Current account deficit likely to be lower at 3% this fiscal: SBI report

Bank chief economic adviser cites rising software exports, remittances and a likely $5-billion jump in forex reserves via swap deals

November 10, 2022 07:18 pm | Updated 07:18 pm IST - Mumbai

State Bank of India has pencilled in lower current account deficit at 3% for this fiscal as against the minimum consensus of 3.5%, citing rising software exports, remittances and a likely $5-billion jump in forex reserves via swap deals.

Every $10 increase in crude prices impacts the Current Account Deficit (CAD) to the tune of 40 basis points while the same on fuel inflation is 50 bps and also results in 23 bps decline in growth, according to Soumyakanti Ghosh, Group Chief Economic Adviser at SBI.

CAD has a counter cyclical shock absorber, he said in a report on Thursday.

Exchange rate is the major contributor to software exports growth. "If we translated these numbers in actual terms, every ₹1 fall against the dollar leads to an increase in software exports by $250 million".

This, along with an expected $5 billion-forex reserve accrual by way of swap transactions and higher remittances, will cap CAD at 3% of GDP as against the average lowest level projected for the year at 3.5%, Mr.
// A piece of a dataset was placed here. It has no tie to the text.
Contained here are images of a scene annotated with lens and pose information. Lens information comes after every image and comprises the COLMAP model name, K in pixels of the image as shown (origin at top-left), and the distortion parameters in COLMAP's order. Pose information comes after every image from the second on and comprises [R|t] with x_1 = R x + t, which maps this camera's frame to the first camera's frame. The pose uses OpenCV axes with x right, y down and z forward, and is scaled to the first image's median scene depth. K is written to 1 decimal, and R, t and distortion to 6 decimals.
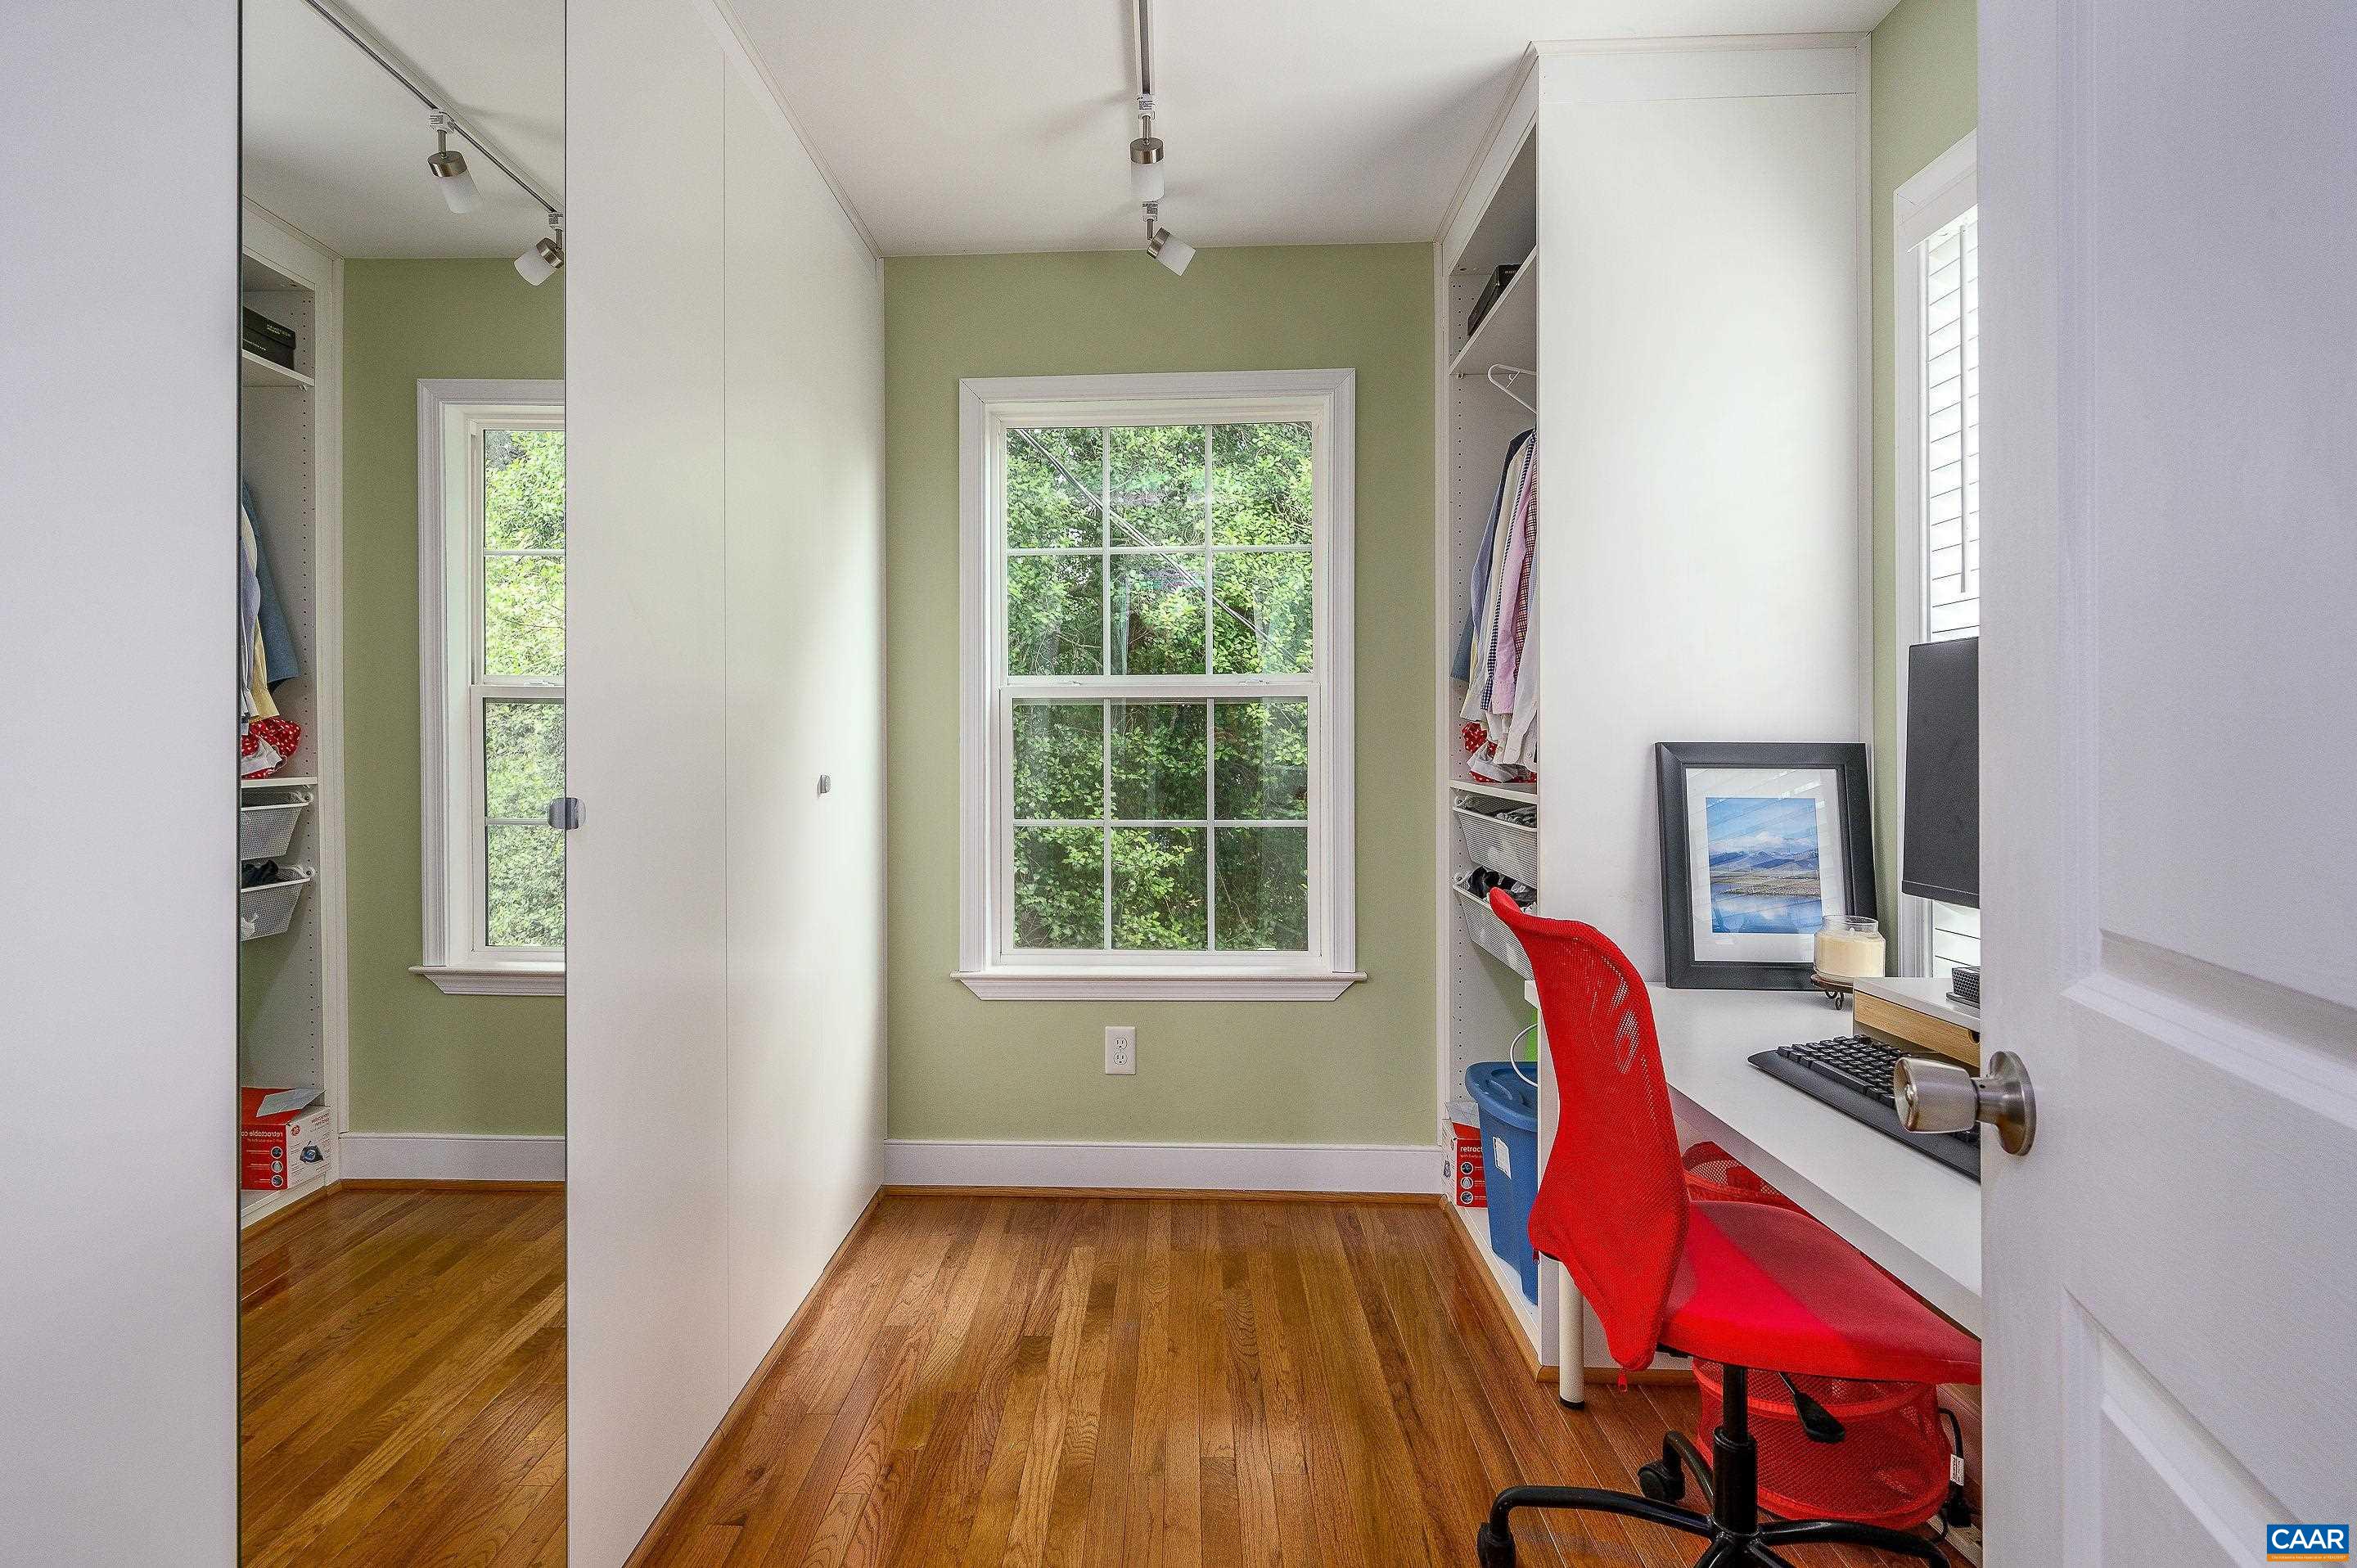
lens RADIAL K [[957.6, 0, 1178.5], [0, 957.6, 784.0], [0, 0, 1]] dist [-0.000906, -0.000089]
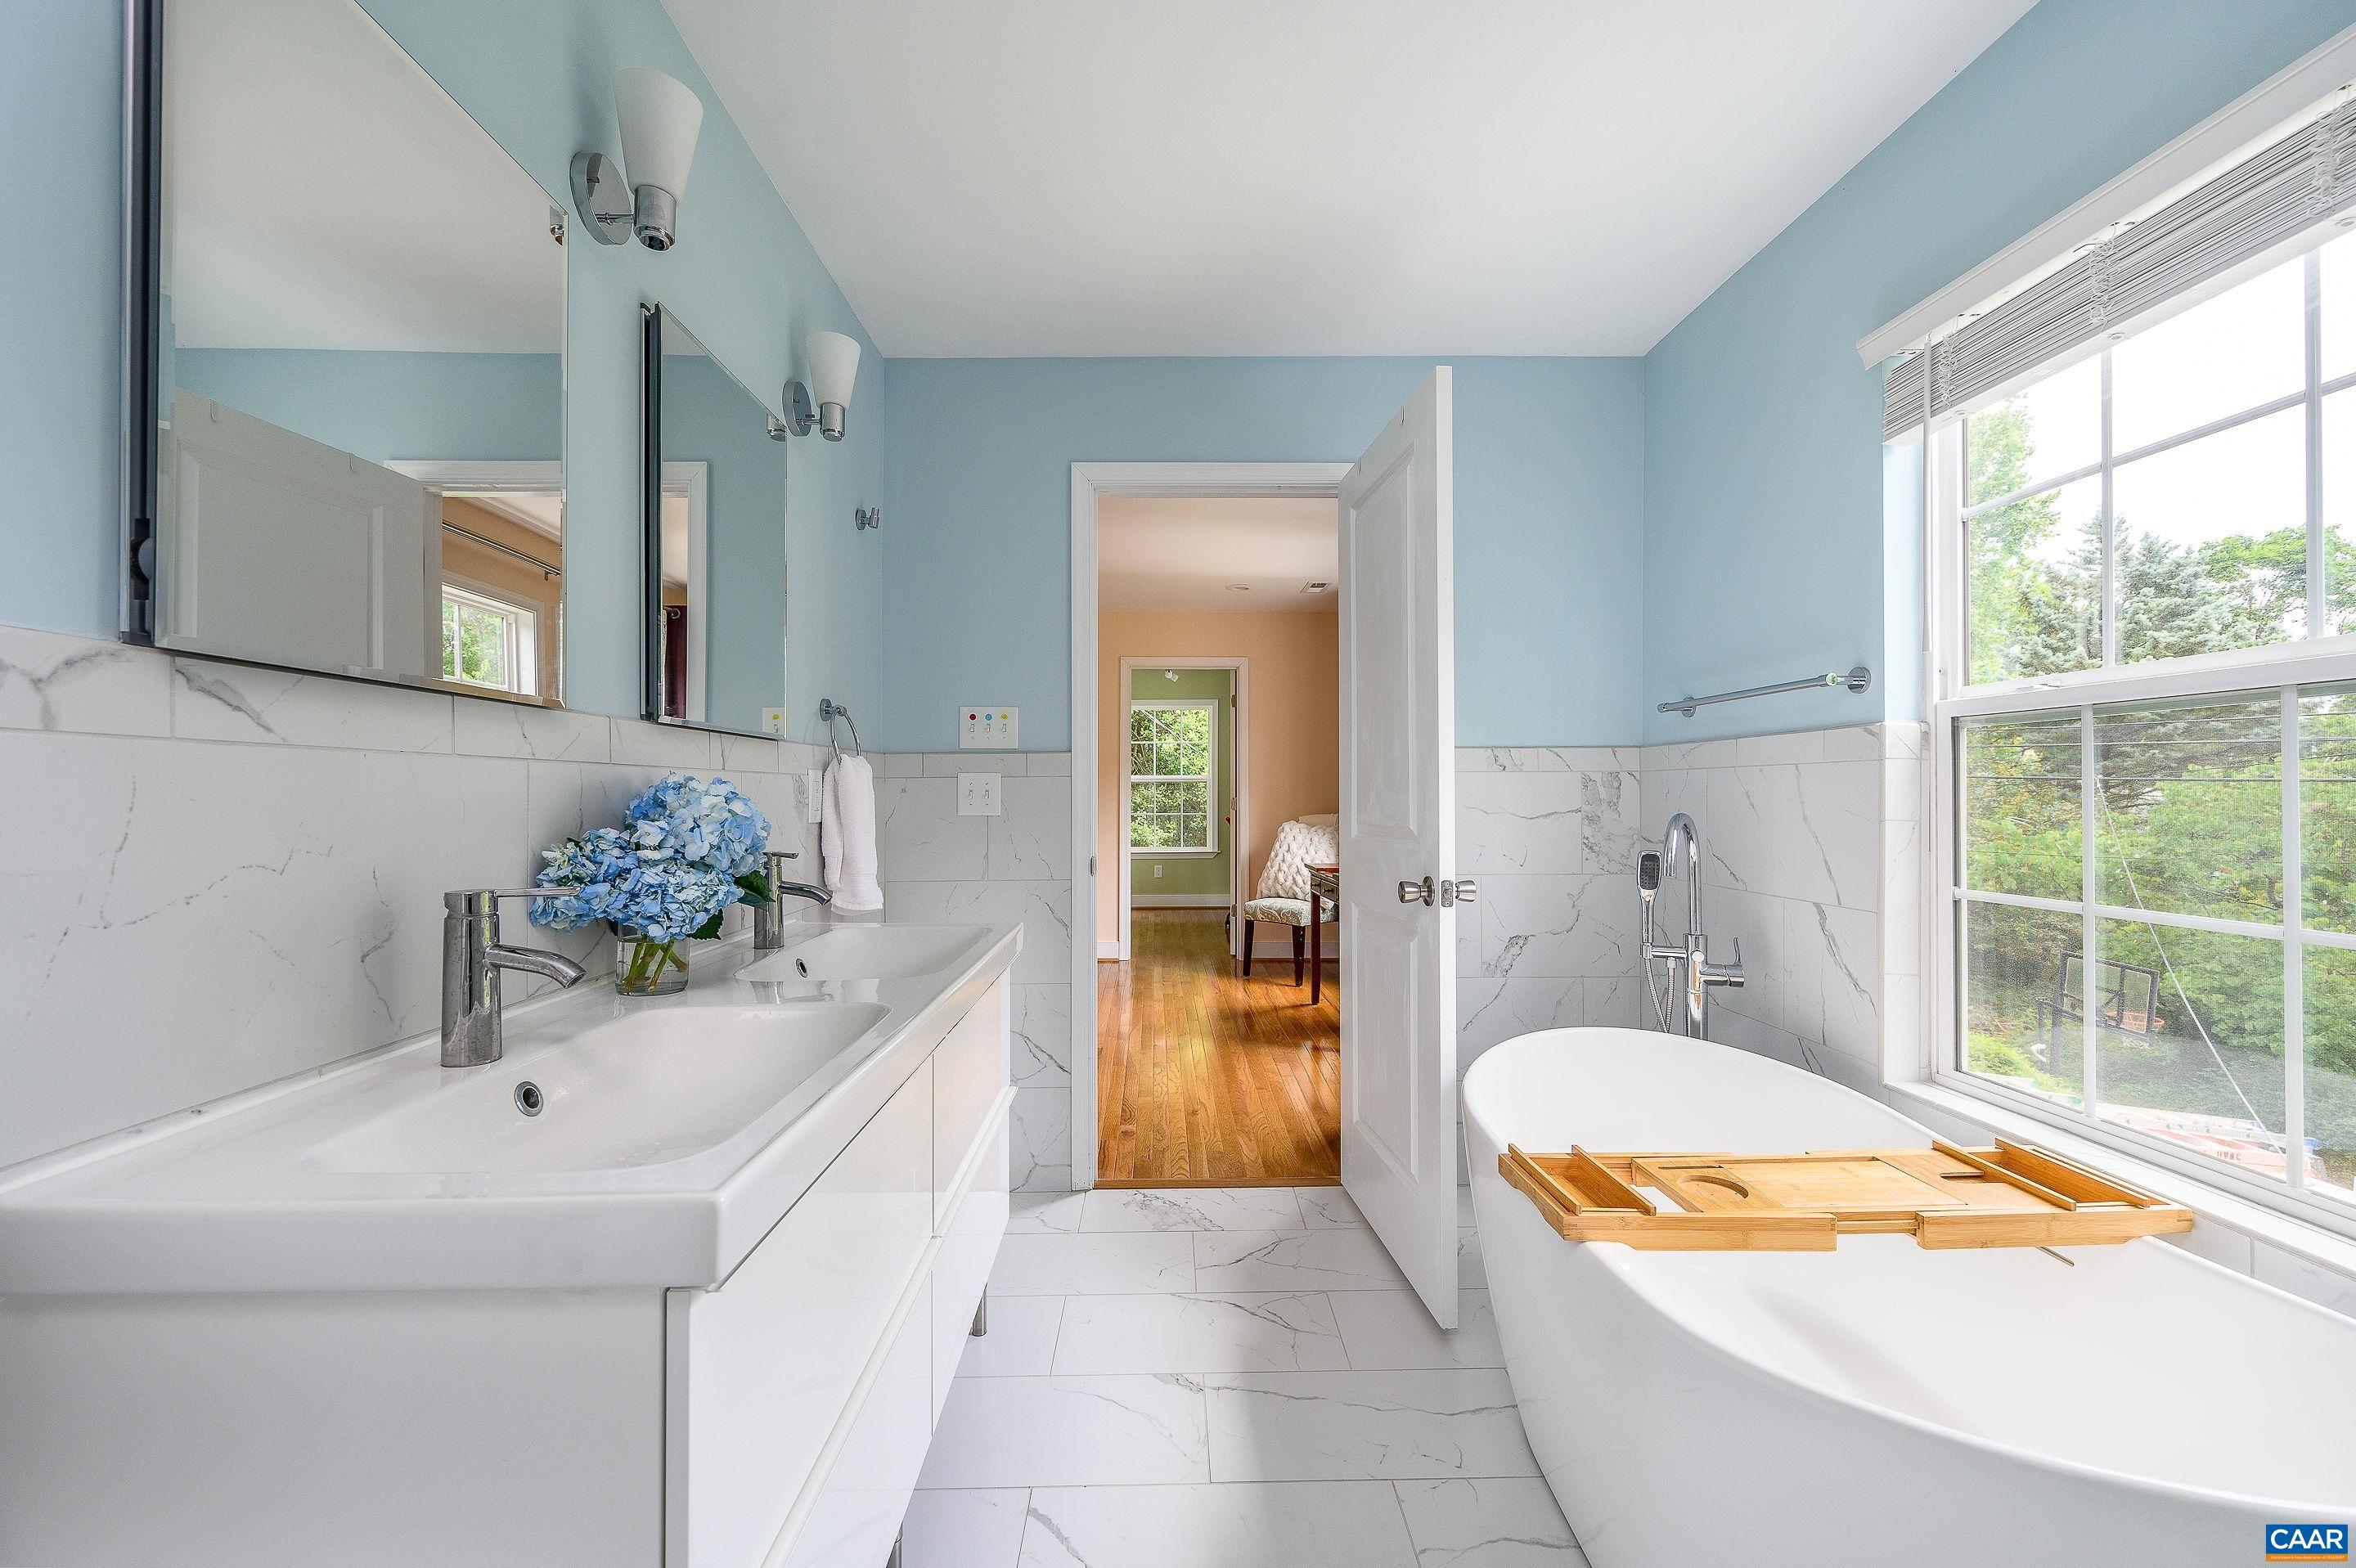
lens RADIAL K [[957.1, 0, 1178.0], [0, 957.1, 784.0], [0, 0, 1]] dist [-0.000906, -0.000089]
pose [[0.999560, 0.001777, 0.029621, -0.090104], [-0.000396, 0.998915, -0.046565, 0.095183], [-0.029672, 0.046532, 0.998476, -2.699287]]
Ghosh said.

Strong remittances and software exports had lowered CAD by 60 basis points (bps) in the June quarter, adding that if this trends continued in the September quarter, then CAD would be below 3.5% in the second quarter and at 3% in the full fiscal. Even otherwise, the chances of it exceeding 3.5% of GDP are minimal, he added.
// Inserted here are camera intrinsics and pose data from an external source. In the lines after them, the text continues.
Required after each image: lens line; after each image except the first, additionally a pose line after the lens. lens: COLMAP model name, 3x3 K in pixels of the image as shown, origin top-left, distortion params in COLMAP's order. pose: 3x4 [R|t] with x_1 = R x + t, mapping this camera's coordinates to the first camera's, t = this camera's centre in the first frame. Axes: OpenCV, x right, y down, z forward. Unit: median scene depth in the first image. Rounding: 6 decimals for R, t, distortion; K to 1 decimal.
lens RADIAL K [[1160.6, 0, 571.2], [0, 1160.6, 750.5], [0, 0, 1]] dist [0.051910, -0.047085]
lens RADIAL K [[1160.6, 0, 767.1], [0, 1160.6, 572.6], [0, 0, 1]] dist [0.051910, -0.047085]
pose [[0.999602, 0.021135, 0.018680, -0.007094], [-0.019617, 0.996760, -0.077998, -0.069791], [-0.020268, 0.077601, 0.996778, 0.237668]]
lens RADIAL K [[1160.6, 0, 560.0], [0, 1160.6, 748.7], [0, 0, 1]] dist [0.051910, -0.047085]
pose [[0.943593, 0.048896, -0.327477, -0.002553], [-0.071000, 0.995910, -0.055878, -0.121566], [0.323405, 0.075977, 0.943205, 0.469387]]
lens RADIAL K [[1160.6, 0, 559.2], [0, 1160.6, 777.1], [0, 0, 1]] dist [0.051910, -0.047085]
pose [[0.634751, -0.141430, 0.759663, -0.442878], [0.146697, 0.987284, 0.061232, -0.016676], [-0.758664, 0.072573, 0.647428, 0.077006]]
According to Mr. Ghosh, forex reserves, which have declined from $642 billion in September 2021 to about $531 billion last week, are expected to rise by $5 billion as swap transactions reverse.

The biggest impact on CAD is oil imports, which form as much as 30% of the country's import bills. Therefore, any increase in oil price has a direct impact on the trade deficit by increasing the import bill and consequently widening the CAD.

Software exports have been rising with the share of offsite mode of exports of software services by domestic IT services companies soaring to 88.8% in FY22 from 82.8% five years ago.

Mr. Ghosh said that a positive shock to oil prices leads to immediate and sharp increase in CAD but the same dissipates completely in about eight quarters.

In case of GDP, positive fall in oil prices leads to immediate decline which, however, starts reversing after three quarters and completely dissipates after the seventh quarter.